*What this task involves*. If a line appears in the data below, it must appear in your answer exactly as given.

*Material provided*.
○ ○ ○ ○ ○ ○ ○

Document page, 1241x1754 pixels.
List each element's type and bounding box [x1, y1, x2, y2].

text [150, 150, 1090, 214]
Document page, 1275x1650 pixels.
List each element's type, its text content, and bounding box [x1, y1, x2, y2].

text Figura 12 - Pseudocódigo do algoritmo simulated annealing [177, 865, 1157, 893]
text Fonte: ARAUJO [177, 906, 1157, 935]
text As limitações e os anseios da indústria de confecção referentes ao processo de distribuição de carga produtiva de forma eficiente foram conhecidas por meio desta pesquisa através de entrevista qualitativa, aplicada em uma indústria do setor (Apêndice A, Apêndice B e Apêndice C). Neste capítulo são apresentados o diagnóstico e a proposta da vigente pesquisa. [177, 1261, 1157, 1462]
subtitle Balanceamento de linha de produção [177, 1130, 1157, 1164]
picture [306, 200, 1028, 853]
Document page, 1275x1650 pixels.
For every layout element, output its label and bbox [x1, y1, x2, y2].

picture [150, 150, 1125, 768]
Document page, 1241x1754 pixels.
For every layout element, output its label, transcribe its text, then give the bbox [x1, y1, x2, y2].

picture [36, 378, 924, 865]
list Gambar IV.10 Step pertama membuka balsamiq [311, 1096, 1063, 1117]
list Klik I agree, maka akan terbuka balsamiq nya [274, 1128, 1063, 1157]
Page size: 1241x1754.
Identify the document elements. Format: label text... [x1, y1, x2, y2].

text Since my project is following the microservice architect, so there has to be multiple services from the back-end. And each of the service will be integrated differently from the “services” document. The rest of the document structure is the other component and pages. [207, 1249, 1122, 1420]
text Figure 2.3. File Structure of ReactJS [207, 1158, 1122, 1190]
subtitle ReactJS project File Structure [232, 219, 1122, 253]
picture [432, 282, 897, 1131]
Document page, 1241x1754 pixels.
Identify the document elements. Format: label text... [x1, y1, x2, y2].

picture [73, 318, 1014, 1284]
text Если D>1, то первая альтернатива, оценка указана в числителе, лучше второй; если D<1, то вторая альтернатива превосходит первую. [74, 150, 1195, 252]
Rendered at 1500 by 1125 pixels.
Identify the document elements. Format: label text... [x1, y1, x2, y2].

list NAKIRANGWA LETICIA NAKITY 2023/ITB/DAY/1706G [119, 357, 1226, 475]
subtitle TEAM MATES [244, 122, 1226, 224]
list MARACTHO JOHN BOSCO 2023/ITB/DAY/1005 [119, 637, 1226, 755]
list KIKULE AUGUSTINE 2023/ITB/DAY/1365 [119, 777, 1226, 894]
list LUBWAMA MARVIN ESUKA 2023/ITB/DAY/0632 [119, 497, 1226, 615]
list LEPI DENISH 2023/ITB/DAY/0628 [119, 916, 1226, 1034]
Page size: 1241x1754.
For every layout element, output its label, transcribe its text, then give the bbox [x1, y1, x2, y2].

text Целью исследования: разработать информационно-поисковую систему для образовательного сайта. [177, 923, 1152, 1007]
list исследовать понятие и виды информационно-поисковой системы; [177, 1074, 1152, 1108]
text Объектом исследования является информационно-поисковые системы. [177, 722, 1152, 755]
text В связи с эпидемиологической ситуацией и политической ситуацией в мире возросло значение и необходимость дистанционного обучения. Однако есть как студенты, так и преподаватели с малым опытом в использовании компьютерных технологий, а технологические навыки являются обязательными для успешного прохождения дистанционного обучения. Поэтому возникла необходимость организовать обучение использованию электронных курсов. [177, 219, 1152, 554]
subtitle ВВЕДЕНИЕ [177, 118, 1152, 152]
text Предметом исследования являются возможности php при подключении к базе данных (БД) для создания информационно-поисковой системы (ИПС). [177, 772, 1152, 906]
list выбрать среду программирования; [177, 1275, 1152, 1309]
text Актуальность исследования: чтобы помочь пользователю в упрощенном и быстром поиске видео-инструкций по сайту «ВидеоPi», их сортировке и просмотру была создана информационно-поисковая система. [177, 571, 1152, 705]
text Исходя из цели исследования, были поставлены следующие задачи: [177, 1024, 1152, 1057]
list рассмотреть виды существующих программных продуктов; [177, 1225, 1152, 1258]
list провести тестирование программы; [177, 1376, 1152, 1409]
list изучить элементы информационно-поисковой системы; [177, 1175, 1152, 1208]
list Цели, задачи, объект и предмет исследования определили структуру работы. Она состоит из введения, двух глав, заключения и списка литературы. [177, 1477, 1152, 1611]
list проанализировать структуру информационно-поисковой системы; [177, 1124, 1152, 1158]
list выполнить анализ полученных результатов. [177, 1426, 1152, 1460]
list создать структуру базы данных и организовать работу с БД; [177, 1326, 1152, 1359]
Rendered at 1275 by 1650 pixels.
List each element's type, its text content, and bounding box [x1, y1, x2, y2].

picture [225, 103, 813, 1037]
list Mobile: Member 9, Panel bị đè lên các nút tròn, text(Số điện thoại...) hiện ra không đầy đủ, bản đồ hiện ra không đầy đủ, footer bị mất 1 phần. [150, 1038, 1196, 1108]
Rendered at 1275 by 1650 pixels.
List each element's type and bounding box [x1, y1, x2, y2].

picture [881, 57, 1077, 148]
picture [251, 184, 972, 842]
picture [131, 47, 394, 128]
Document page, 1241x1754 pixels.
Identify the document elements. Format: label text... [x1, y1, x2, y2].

○ ○ ○ ○ ○ ○ ○

*Problem solution*.
Document page, 1241x1754 pixels.
List each element's type and bounding box [x1, y1, x2, y2].

text [150, 150, 1090, 214]
Document page, 1275x1650 pixels.
List each element's type, its text content, and bounding box [x1, y1, x2, y2].

text Figura 12 - Pseudocódigo do algoritmo simulated annealing [177, 865, 1157, 893]
text Fonte: ARAUJO [177, 906, 1157, 935]
text As limitações e os anseios da indústria de confecção referentes ao processo de distribuição de carga produtiva de forma eficiente foram conhecidas por meio desta pesquisa através de entrevista qualitativa, aplicada em uma indústria do setor (Apêndice A, Apêndice B e Apêndice C). Neste capítulo são apresentados o diagnóstico e a proposta da vigente pesquisa. [177, 1261, 1157, 1462]
subtitle Balanceamento de linha de produção [177, 1130, 1157, 1164]
picture [306, 200, 1028, 853]
Document page, 1275x1650 pixels.
For every layout element, output its label and bbox [x1, y1, x2, y2].

picture [150, 150, 1125, 768]
Document page, 1241x1754 pixels.
For every layout element, output its label, transcribe its text, then give the bbox [x1, y1, x2, y2].

picture [36, 378, 924, 865]
list Gambar IV.10 Step pertama membuka balsamiq [311, 1096, 1063, 1117]
list Klik I agree, maka akan terbuka balsamiq nya [274, 1128, 1063, 1157]
Page size: 1241x1754.
Identify the document elements. Format: label text... [x1, y1, x2, y2].

text Since my project is following the microservice architect, so there has to be multiple services from the back-end. And each of the service will be integrated differently from the “services” document. The rest of the document structure is the other component and pages. [207, 1249, 1122, 1420]
text Figure 2.3. File Structure of ReactJS [207, 1158, 1122, 1190]
subtitle ReactJS project File Structure [232, 219, 1122, 253]
picture [432, 282, 897, 1131]
Document page, 1241x1754 pixels.
Identify the document elements. Format: label text... [x1, y1, x2, y2].

picture [73, 318, 1014, 1284]
text Если D>1, то первая альтернатива, оценка указана в числителе, лучше второй; если D<1, то вторая альтернатива превосходит первую. [74, 150, 1195, 252]
Rendered at 1500 by 1125 pixels.
Identify the document elements. Format: label text... [x1, y1, x2, y2].

list NAKIRANGWA LETICIA NAKITY 2023/ITB/DAY/1706G [119, 357, 1226, 475]
subtitle TEAM MATES [244, 122, 1226, 224]
list MARACTHO JOHN BOSCO 2023/ITB/DAY/1005 [119, 637, 1226, 755]
list KIKULE AUGUSTINE 2023/ITB/DAY/1365 [119, 777, 1226, 894]
list LUBWAMA MARVIN ESUKA 2023/ITB/DAY/0632 [119, 497, 1226, 615]
list LEPI DENISH 2023/ITB/DAY/0628 [119, 916, 1226, 1034]
Page size: 1241x1754.
For every layout element, output its label, transcribe its text, then give the bbox [x1, y1, x2, y2].

text Целью исследования: разработать информационно-поисковую систему для образовательного сайта. [177, 923, 1152, 1007]
list исследовать понятие и виды информационно-поисковой системы; [177, 1074, 1152, 1108]
text Объектом исследования является информационно-поисковые системы. [177, 722, 1152, 755]
text В связи с эпидемиологической ситуацией и политической ситуацией в мире возросло значение и необходимость дистанционного обучения. Однако есть как студенты, так и преподаватели с малым опытом в использовании компьютерных технологий, а технологические навыки являются обязательными для успешного прохождения дистанционного обучения. Поэтому возникла необходимость организовать обучение использованию электронных курсов. [177, 219, 1152, 554]
subtitle ВВЕДЕНИЕ [177, 118, 1152, 152]
text Предметом исследования являются возможности php при подключении к базе данных (БД) для создания информационно-поисковой системы (ИПС). [177, 772, 1152, 906]
list выбрать среду программирования; [177, 1275, 1152, 1309]
text Актуальность исследования: чтобы помочь пользователю в упрощенном и быстром поиске видео-инструкций по сайту «ВидеоPi», их сортировке и просмотру была создана информационно-поисковая система. [177, 571, 1152, 705]
text Исходя из цели исследования, были поставлены следующие задачи: [177, 1024, 1152, 1057]
list рассмотреть виды существующих программных продуктов; [177, 1225, 1152, 1258]
list провести тестирование программы; [177, 1376, 1152, 1409]
list изучить элементы информационно-поисковой системы; [177, 1175, 1152, 1208]
list Цели, задачи, объект и предмет исследования определили структуру работы. Она состоит из введения, двух глав, заключения и списка литературы. [177, 1477, 1152, 1611]
list проанализировать структуру информационно-поисковой системы; [177, 1124, 1152, 1158]
list выполнить анализ полученных результатов. [177, 1426, 1152, 1460]
list создать структуру базы данных и организовать работу с БД; [177, 1326, 1152, 1359]
Rendered at 1275 by 1650 pixels.
List each element's type, its text content, and bounding box [x1, y1, x2, y2].

picture [225, 103, 813, 1037]
list Mobile: Member 9, Panel bị đè lên các nút tròn, text(Số điện thoại...) hiện ra không đầy đủ, bản đồ hiện ra không đầy đủ, footer bị mất 1 phần. [150, 1038, 1196, 1108]
Rendered at 1275 by 1650 pixels.
List each element's type and bounding box [x1, y1, x2, y2].

picture [881, 57, 1077, 148]
picture [251, 184, 972, 842]
picture [131, 47, 394, 128]
Document page, 1241x1754 pixels.
Identify the document elements. Format: label text... [x1, y1, x2, y2].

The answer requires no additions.